DDD: Um perigoso flirt com a morte

Créditos fotográficos: Susana Neves

Créditos fotográficos: Susana Neves

Desde o primeiro momento em que entramos no auditório Manuel Oliveira do Rivoli, sentimos a batida da musica a trespassar o corpo, o flash da luz constante, e movimento subtil das intérpretes. É aí que percebemos que estamos perante uma criação completamente diferente. “Featuring Mortuum”, apresentado no último domingo no âmbito do festival os Dias da Dança, é uma peça que usa a finitude das coisas para explorar os limites do teatro e testar a reação do público, levando ao limite o jogo do real e irreal.

Um corpo inanimado, deixado quase ao abandono no centro do palco, deixa-nos sempre ansiosos pelo momento em que algo acontece. Somos surpreendidos pelo facto de que nada acontece. E pela força que a ausência de movimento consegue ter. Toda a peça se desenrola baseando-se na dicotomia vida-morte, em que as bailarinas em palco interpretam respirações e movimentos, ora em sincronia com a música – que mimetiza de forma quase exata a batida do coração -, ora interagindo com o corpo caído, violentando-o, despindo-o, atirando-o para o chão repetidas vezes.

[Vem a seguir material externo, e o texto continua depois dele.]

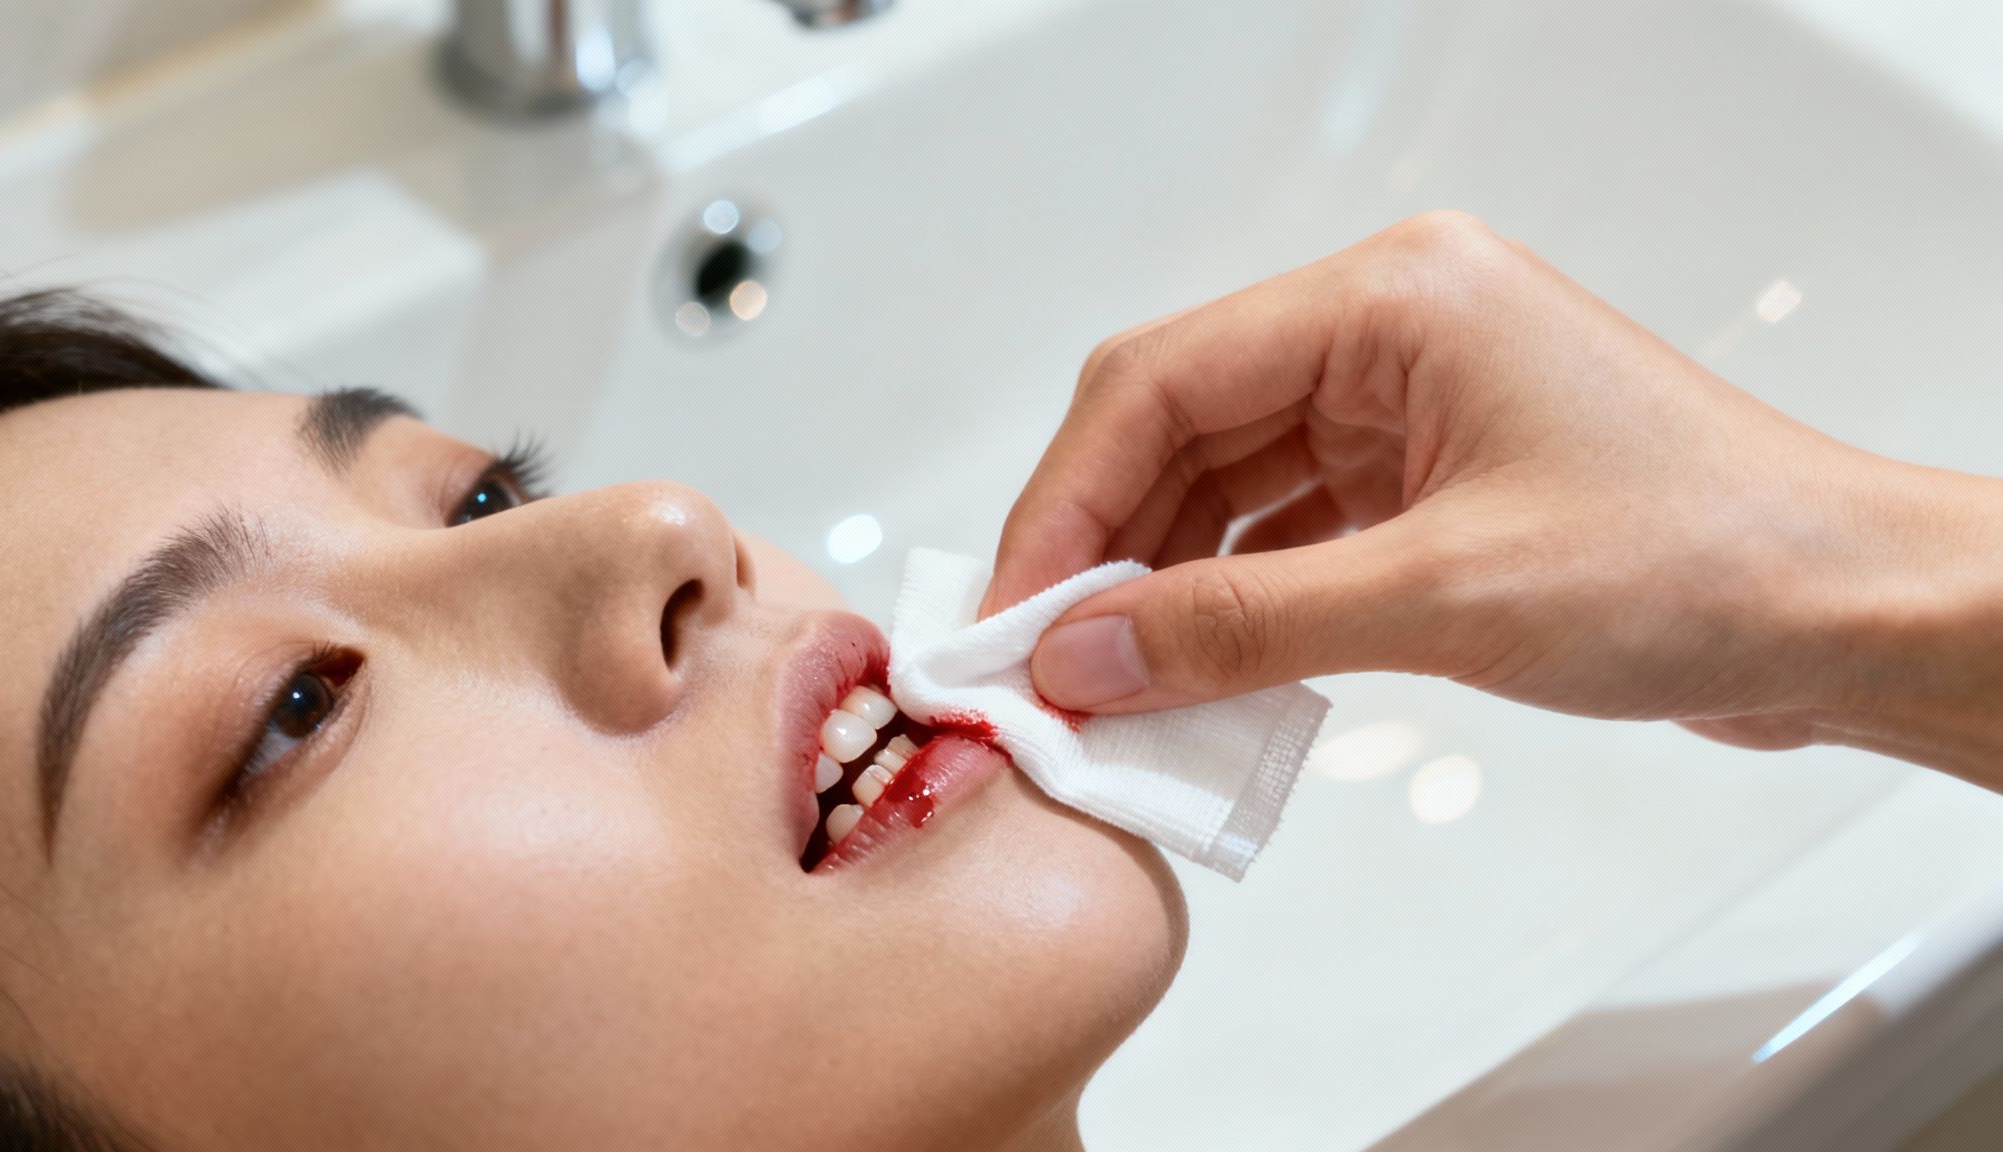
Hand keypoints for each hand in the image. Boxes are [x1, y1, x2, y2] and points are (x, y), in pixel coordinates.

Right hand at [984, 213, 2002, 777]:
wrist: (1846, 615)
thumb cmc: (1705, 558)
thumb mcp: (1442, 597)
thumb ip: (1242, 624)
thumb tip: (1087, 653)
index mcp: (1392, 300)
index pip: (1162, 380)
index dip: (1064, 501)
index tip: (1013, 613)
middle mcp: (1388, 334)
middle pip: (1178, 424)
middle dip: (1101, 545)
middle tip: (1040, 659)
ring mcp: (1407, 407)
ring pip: (1223, 482)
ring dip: (1161, 582)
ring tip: (1110, 683)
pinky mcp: (1426, 481)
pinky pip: (1283, 532)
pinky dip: (1232, 600)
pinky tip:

Cristina Planas Leitão, directora-artística e intérprete, criou uma triangulação entre público, intérpretes e o corpo morto, que explora os limites do conforto, não só das performers a um nível físico, mas também do público a um nível emocional, com situações inesperadas que nos deixam quase com vontade de levantar da cadeira e correr para palco.

Todo o espetáculo é algo estranho. Não é habitual que sejam os interpretes em palco a ditar as indicações cénicas ou a manipular o som do espetáculo. Mas de certa forma, esta é a maneira mais fiel de retratar o que na verdade acontece num peça. A  audiência é assim imersa numa atmosfera mais intimista, mais genuína, que nos leva a tomar como certo que realmente estamos à espera de que o inevitável aconteça.

A respiração é um momento fulcral nesta performance, sendo coreografada quase à até exaustão, deixando bem assente o facto de que ela é de facto limitada. A fisicalidade das intérpretes chega a ser quase excessivamente convincente, mesmo em momentos de declamação – a entrega e brutalidade com que o texto é proferido e o forte contato visual com a audiência torna impossível sair do auditório indiferente.

A peça culmina com uma quase exaltação do corpo morto, pintando-o e embrulhando-o num gigante plástico, apresentado-o quase com um presente final para o público abandona a sala, num perigoso flirt com a ideia de morte.